26 de outubro de 2013
No dia anterior, eu e mais cinquenta e tantos manifestantes, a maioria companheiras e companheiros de Fanfarra do M.A.L., fomos emboscados e detidos durante um ato no centro da cidade e passamos a noite na delegacia. No dia seguinte tem almoço na casa dos meus avós. Eu e meu avô ainda andávamos um pouco estremecidos por causa da discussão do mês anterior. Entro na casa e ele está na sua poltrona. Quando me vê, abre um sorriso imenso, me abraça e diz: “Ô, João, foi preso, é? Não se preocupa, é igual cair do cavalo: depois da primeira você perde o medo”.
08 de julho de 2014
Mais ou menos às 16h45, me despeço do meu avô pela última vez e me misturo à pequena multidão que conversa baixo numa sala do hospital. A sala tem uma TV. Precisamente às 17h o juiz apita o início de Brasil x Alemanha, semifinal da Copa do Mundo. Gols e condolências dançam à minha volta e eu obviamente só posso estar sonhando. Vamos para casa no intervalo. Não vejo o segundo tempo.
08 de julho de 2020
Esse estranho estado de pausa universal da pandemia faz com que todo mundo ande meio nostálgico, eu acho. Hoje faz tantos anos disso, faria tantos anos daquilo, assiste jogo antigo, relembra o mundo de antes. Enfim, exatos seis anos atrás perdemos um militante, um lutador, uma voz que faz falta mais do que nunca nesse momento. Uma figura que, assim que comecei a entender de quem se tratava, foi objeto do meu mais profundo orgulho e admiração. Mas perdemos também (nesse caso só eu e mais alguns) uma outra figura, que conheci um pouco mais cedo na vida: contador de histórias, cascateiro, generoso, bem-humorado, carinhoso. Um baita de um vovozão. Hoje eu senti muitas saudades, principalmente deste último, porque esse é o que eu amava.
notas
NE – texto publicado originalmente na página Facebook do autor.
1
Plínio Soares de Arruda Sampaio (São Paulo, 26 de julho de 1930 – São Paulo, 8 de julho de 2014), advogado, intelectual e político, desde a juventude militou em organizações cristãs e, em 1962, foi eleito deputado federal pelo Partido Democrata Cristão.
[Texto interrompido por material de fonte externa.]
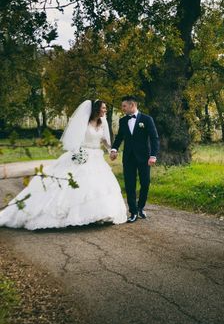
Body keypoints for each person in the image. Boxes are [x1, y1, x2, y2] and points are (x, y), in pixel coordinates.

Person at [0, 100, 128, 230]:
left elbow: (105, 140)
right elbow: (74, 139)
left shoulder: (103, 122)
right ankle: (72, 215)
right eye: (103, 108)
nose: (105, 110)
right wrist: (77, 153)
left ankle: (101, 214)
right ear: (96, 109)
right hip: (82, 155)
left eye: (105, 108)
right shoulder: (84, 122)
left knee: (98, 187)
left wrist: (111, 150)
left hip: (97, 158)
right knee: (76, 185)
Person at [110, 95, 159, 223]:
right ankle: (133, 212)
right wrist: (114, 149)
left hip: (144, 158)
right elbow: (120, 137)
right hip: (128, 157)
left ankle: (140, 207)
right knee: (130, 185)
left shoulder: (147, 119)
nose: (122, 109)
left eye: (124, 106)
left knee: (145, 183)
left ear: (132, 105)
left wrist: (153, 156)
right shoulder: (122, 121)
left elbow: (154, 138)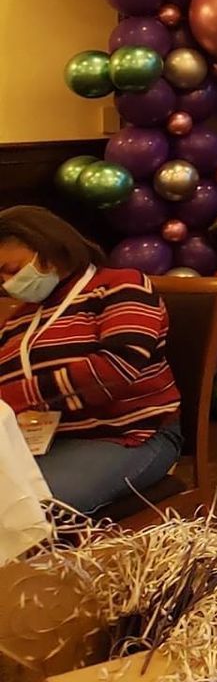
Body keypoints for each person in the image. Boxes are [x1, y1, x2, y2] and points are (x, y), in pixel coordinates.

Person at [0, 205, 182, 516]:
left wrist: (17, 397)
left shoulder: (121, 285)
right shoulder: (20, 319)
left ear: (51, 249)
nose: (6, 284)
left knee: (25, 512)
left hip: (129, 436)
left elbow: (115, 369)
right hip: (48, 441)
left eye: (13, 269)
Nas eleições de 2010, foi candidato à Presidência da República do Brasil pelo Partido Socialismo e Liberdade – PSOL e ficou em quarto lugar, com boa votação.
sobre o autor
João Sampaio – bacharel em Ciências Sociais (FFLCH USP, 2019), professor de inglês, violão, guitarra e cavaquinho – atua como guitarrista, cantor e compositor nas bandas Os Amanticidas (canção popular com inspiração na Vanguarda Paulista) e Semiorquestra (música instrumental latinoamericana contemporânea). É neto de Plínio de Arruda Sampaio.